• [Texto mostrado]:
*-*-*

La última vez que cogí un avión fue volviendo de Londres. Me acercaba al aeropuerto en la parte trasera de un coche, sintiendo como se me dormían las manos y mi corazón latía a mil por hora conforme el vehículo se acercaba a la terminal. De repente, me puse pálida y sentí que me iba a desmayar, me temblaban las manos y un sudor frío se apoderó de mí.

Me da miedo volar, y esto es nuevo. He viajado sola de adolescente a Nueva York, a Japón, Alemania o Milán, he atravesado el Atlas hacia el Sahara de madrugada, en una aerolínea marroquí a la que subí después de fallar el motor (y en la que las luces se apagaban en pleno vuelo), atravesado una tormenta en la que un piloto, que acababa de terminar su jornada, hacía fotos desde la ventanilla como si nunca hubiera visto algo igual, y un capitán me dejó estar en cabina durante el despegue en un vuelo regular a París. Y jamás había sentido, como percibo ahora, que mi cuerpo fuera un amasijo de chabolas a bordo de un aeroplano.

De un tiempo a esta parte elijo los asientos que están al lado de la puerta de emergencia, un absurdo porque da igual lo que intentes: es imposible abrir la puerta de un avión en pleno vuelo y tampoco serviría de mucho. Antes incluso de que todo el mundo se haya sentado, yo ya estoy con el cinturón de seguridad estrangulando mi cintura por si en el aire damos vueltas de campana y pudiera lastimarme.

*-*-*

• [Tarea propuesta 1]:
En el texto sobre el miedo a volar, ¿de qué ciudad se volvía en el último vuelo que se relata?
• [Tarea propuesta 2]:
Reproduzca literalmente el pasaje del texto sobre el miedo a volar que empieza en las palabras "La última vez" y concluye después de "apoderó de mí.".

*-*-*

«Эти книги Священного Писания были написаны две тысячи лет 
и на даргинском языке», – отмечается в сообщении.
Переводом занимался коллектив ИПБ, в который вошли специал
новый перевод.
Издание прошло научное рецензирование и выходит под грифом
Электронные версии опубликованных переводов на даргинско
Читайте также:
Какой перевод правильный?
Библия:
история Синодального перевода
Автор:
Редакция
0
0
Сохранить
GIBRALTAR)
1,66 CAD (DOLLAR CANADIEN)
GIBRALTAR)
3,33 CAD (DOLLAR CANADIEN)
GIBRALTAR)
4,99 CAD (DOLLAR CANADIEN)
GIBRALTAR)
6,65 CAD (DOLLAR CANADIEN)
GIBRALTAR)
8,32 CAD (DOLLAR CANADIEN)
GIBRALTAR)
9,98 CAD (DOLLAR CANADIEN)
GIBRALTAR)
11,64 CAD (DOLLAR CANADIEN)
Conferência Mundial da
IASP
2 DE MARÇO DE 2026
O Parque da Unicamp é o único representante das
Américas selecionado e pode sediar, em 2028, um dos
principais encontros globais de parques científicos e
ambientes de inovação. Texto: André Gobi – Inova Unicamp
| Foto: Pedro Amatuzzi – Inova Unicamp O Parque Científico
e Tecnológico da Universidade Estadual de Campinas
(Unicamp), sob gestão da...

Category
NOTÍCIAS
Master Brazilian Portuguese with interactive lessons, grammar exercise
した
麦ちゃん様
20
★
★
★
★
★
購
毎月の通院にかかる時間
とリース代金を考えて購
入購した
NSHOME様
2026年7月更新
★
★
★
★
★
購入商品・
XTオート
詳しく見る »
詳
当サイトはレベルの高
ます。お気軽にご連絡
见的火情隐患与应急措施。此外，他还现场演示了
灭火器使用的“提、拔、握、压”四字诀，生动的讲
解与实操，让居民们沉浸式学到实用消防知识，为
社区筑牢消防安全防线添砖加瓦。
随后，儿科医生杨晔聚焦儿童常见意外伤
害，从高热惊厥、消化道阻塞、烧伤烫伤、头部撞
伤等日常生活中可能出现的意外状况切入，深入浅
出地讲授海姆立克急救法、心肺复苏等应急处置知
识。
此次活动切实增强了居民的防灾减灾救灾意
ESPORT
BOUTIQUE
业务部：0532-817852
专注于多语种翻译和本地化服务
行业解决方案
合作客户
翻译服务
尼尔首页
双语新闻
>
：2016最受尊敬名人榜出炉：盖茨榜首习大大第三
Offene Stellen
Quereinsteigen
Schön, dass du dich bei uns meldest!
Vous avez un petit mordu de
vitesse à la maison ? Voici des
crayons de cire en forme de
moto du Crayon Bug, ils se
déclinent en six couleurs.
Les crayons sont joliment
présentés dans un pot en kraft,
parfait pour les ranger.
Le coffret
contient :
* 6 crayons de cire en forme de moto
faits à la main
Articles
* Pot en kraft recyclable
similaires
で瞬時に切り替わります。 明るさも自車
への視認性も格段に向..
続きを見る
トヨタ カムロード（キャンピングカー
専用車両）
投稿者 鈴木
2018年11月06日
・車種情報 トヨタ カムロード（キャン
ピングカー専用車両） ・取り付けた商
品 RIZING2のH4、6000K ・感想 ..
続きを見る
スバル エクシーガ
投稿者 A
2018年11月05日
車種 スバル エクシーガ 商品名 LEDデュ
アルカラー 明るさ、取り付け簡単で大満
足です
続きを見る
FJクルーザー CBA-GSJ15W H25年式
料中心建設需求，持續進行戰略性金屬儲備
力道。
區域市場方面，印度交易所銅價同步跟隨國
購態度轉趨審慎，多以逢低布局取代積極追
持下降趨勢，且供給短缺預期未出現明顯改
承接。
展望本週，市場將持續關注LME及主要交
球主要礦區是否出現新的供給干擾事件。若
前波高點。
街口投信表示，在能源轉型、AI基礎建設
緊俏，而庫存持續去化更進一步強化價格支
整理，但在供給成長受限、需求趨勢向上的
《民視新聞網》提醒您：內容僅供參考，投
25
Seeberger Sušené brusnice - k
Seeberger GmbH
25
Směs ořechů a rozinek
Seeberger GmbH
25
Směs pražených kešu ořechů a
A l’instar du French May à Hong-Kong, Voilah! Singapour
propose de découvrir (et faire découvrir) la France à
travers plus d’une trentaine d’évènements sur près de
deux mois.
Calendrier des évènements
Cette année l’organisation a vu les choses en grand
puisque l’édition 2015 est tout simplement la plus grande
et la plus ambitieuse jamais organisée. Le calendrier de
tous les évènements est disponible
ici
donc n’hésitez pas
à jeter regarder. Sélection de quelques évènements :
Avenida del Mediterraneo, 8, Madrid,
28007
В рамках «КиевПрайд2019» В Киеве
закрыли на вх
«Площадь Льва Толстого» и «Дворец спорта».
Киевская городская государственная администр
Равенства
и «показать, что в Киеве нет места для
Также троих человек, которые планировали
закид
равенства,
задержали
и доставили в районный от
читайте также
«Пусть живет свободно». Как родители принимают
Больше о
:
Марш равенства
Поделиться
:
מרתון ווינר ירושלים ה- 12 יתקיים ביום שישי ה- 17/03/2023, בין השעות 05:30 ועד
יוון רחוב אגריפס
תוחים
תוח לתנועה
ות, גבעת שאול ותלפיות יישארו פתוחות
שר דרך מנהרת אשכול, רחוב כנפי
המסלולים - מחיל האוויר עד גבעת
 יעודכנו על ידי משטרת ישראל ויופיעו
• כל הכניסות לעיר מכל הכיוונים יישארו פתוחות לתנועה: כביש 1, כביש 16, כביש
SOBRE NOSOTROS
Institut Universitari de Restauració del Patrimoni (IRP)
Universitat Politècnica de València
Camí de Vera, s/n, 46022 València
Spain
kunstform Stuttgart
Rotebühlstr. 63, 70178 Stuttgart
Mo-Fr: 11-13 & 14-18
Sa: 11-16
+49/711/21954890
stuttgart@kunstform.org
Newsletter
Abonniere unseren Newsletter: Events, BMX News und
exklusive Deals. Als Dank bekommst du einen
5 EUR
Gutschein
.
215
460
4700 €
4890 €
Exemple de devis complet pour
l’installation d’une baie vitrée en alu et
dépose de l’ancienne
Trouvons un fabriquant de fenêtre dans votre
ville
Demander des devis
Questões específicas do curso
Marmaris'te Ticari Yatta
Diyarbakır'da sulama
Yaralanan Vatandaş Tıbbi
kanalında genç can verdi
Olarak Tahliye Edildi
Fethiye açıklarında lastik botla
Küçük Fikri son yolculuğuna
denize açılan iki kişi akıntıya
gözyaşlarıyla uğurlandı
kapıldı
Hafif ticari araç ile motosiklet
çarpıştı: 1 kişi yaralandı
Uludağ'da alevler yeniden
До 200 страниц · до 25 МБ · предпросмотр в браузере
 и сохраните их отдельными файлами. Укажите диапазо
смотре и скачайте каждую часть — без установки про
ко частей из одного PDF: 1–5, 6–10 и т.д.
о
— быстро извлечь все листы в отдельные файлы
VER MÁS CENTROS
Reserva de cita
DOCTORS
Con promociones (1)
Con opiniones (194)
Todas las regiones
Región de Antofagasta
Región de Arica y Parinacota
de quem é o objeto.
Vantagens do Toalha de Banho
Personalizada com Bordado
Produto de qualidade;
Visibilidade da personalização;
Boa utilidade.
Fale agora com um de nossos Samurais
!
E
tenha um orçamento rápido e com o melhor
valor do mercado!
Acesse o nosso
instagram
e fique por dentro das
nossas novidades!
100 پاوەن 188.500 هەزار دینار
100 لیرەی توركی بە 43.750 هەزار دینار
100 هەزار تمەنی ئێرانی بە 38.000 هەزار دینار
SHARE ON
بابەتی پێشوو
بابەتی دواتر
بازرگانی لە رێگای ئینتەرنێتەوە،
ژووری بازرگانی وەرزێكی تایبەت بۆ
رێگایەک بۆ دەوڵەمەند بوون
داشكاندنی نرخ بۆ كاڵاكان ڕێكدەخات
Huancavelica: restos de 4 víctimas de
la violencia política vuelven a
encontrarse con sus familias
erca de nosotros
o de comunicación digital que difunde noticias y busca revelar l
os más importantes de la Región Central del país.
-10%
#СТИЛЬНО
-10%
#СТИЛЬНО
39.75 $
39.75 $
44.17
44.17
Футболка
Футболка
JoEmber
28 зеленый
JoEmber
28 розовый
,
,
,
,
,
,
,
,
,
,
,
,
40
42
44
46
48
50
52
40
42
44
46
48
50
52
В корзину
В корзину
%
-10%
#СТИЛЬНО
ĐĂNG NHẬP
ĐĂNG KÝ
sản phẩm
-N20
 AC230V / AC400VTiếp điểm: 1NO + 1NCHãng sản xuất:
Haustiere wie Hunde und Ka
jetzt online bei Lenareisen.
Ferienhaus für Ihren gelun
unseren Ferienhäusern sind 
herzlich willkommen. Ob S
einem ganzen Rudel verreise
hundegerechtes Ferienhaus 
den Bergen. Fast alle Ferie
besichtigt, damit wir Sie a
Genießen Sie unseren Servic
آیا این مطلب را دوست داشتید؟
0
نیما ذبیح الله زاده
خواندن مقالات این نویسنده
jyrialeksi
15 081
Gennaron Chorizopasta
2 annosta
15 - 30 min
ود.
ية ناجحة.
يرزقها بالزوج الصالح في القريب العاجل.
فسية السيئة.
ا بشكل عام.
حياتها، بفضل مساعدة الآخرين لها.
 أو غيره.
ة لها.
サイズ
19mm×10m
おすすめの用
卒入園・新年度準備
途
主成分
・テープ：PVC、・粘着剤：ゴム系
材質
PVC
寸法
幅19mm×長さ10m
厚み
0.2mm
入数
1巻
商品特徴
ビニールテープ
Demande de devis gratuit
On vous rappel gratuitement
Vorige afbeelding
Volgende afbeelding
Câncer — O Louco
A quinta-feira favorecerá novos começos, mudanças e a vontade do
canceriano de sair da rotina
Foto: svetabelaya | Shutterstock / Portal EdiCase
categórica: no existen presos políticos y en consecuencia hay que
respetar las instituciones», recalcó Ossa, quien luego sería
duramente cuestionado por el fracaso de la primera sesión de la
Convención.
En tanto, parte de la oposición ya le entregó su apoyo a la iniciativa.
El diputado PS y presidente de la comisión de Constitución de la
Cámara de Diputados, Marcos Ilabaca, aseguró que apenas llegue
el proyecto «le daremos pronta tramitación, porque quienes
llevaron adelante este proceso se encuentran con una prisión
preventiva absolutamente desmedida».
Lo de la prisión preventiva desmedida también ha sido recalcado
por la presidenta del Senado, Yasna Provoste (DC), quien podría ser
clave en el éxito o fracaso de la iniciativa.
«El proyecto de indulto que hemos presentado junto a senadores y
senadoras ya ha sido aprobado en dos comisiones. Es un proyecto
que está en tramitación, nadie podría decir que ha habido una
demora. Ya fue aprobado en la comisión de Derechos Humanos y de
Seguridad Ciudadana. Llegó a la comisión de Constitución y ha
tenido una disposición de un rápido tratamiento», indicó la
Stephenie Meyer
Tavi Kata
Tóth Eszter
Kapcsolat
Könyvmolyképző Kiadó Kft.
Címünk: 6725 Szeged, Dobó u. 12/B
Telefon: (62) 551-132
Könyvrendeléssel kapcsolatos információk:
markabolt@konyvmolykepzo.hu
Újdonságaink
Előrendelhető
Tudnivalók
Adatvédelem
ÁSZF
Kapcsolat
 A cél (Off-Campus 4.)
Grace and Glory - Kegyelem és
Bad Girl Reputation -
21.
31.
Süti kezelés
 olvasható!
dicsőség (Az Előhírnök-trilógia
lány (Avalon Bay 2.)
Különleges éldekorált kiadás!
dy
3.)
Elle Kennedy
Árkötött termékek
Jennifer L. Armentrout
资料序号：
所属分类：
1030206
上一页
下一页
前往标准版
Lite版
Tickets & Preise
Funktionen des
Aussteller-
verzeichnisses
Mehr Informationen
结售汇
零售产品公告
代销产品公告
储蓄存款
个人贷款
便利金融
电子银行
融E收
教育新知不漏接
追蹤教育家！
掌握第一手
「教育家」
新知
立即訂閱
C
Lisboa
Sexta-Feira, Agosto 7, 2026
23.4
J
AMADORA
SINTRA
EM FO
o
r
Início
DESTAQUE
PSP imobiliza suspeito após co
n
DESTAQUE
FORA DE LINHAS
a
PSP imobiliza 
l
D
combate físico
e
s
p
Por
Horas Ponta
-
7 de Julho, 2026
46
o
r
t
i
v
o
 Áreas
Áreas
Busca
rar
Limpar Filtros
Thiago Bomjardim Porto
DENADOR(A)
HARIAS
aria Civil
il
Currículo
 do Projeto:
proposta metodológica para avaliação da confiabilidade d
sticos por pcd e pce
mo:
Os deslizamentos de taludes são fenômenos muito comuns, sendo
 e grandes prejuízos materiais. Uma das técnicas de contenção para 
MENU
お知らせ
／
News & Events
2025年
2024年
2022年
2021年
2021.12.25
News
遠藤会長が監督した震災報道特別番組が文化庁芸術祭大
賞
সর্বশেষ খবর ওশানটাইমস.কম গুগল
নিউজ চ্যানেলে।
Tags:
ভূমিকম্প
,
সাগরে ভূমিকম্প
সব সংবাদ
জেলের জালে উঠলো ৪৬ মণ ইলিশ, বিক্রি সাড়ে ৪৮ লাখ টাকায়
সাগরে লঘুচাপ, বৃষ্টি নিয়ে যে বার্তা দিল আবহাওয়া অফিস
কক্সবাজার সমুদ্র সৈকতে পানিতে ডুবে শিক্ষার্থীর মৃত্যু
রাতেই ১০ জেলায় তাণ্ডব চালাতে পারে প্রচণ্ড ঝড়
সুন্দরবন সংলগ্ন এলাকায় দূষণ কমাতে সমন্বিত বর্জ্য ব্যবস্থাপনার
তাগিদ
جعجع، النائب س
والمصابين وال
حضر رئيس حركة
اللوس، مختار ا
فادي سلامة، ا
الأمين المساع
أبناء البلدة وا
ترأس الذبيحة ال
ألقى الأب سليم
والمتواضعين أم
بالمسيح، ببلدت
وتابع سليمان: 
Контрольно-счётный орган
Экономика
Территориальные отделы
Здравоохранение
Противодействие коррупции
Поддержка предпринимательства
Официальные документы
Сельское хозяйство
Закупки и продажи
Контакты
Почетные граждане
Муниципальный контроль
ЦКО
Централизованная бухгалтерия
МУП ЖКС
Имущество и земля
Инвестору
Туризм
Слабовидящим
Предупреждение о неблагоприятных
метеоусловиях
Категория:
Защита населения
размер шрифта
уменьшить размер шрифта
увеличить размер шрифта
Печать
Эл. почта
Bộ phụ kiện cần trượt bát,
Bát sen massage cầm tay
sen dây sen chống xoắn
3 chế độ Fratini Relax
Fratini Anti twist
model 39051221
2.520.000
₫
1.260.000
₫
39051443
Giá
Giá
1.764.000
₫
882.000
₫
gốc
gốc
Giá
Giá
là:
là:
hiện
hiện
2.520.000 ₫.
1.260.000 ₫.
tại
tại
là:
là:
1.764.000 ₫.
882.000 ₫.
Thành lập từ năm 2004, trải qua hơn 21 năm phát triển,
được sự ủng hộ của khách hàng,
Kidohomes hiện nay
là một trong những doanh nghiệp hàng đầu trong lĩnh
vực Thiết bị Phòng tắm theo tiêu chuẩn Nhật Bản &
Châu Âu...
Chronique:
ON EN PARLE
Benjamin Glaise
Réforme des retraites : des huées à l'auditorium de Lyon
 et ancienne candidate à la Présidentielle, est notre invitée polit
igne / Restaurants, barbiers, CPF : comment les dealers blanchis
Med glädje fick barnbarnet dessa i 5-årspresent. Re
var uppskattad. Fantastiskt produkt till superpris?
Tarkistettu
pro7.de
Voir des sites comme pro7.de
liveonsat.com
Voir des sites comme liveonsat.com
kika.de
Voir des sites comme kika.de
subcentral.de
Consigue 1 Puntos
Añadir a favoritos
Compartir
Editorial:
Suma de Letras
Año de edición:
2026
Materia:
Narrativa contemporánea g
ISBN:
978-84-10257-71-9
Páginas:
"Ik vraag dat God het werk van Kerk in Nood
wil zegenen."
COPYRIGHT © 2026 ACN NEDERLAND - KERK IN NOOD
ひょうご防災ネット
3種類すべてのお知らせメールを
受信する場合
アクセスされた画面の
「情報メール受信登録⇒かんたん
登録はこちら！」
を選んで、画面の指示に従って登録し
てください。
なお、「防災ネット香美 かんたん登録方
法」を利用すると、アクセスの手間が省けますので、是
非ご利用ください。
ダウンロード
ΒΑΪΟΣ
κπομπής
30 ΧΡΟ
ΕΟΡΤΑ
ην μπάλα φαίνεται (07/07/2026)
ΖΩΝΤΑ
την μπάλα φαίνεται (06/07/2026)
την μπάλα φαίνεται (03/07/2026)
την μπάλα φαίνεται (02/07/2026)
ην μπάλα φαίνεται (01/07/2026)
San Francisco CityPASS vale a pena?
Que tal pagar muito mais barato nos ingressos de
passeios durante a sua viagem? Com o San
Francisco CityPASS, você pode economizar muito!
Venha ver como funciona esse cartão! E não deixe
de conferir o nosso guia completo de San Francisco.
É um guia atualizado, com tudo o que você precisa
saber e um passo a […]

*-*-*

• [Solución desarrollada 1]:
De Londres.

• [Solución desarrollada 2]:
La última vez que cogí un avión fue volviendo de Londres. Me acercaba al aeropuerto en la parte trasera de un coche, sintiendo como se me dormían las manos y mi corazón latía a mil por hora conforme el vehículo se acercaba a la terminal. De repente, me puse pálida y sentí que me iba a desmayar, me temblaban las manos y un sudor frío se apoderó de mí.